Transcribed page contents
━━━━━━━━━━━━━━━━

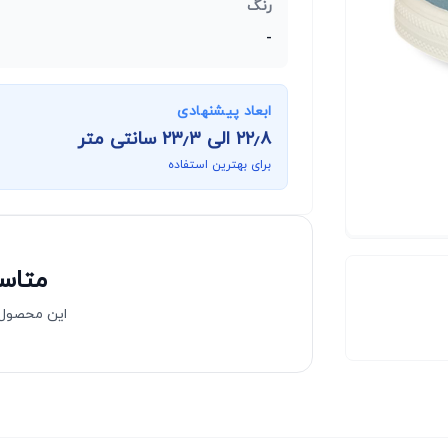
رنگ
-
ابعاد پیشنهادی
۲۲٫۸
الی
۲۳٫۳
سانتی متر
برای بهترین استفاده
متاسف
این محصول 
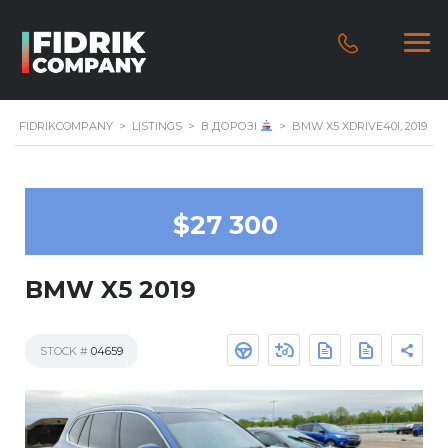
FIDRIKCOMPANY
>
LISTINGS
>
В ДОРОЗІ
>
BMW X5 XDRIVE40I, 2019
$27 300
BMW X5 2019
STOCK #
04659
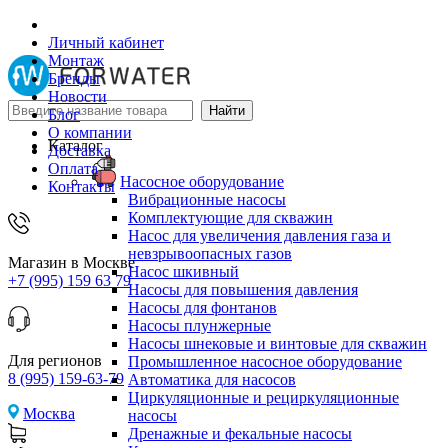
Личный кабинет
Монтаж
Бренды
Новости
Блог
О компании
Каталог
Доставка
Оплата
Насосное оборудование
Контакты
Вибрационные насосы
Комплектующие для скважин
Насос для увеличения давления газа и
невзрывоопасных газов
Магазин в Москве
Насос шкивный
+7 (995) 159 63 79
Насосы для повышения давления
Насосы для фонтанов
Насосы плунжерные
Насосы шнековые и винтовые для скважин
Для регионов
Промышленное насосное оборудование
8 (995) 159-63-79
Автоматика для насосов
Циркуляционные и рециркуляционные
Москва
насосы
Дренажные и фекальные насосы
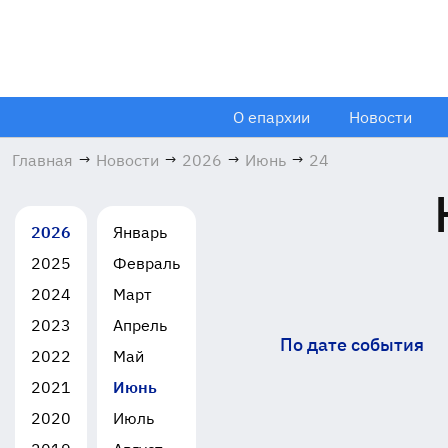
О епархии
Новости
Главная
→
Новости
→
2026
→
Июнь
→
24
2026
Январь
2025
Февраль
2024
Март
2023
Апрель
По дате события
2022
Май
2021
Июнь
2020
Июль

━━━━━━━━━━━━━━━━

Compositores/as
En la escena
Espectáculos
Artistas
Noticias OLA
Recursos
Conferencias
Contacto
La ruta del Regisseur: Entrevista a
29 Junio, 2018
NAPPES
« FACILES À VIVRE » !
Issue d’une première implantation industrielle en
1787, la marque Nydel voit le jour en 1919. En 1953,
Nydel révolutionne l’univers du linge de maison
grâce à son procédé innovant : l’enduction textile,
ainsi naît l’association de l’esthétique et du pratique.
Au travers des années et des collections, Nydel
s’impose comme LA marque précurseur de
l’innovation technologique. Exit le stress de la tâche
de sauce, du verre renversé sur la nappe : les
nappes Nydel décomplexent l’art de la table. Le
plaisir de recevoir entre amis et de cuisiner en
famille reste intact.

━━━━━━━━━━━━━━━━

PROBLEM TO WORK ON – Of the entries listed above, reproduce only the lines starting at the line containing "Conferencias" and ending at the line containing "famille reste intact.". Include both, exactly as they stand.

RESULT –
Conferencias
Contacto
La ruta del Regisseur: Entrevista a
29 Junio, 2018
NAPPES
« FACILES À VIVRE » !
Issue d’une première implantation industrielle en
1787, la marque Nydel voit le jour en 1919. En 1953,
Nydel révolutionne l’univers du linge de maison
grâce à son procédé innovant : l’enduction textile,
ainsi naît l’association de l’esthétique et du pratique.
Au travers des années et des collections, Nydel
s’impose comme LA marque précurseur de
l’innovation technologique. Exit le stress de la tâche
de sauce, du verre renversé sur la nappe : les
nappes Nydel décomplexent l’art de la table. Le
plaisir de recevoir entre amis et de cuisiner en
famille reste intact.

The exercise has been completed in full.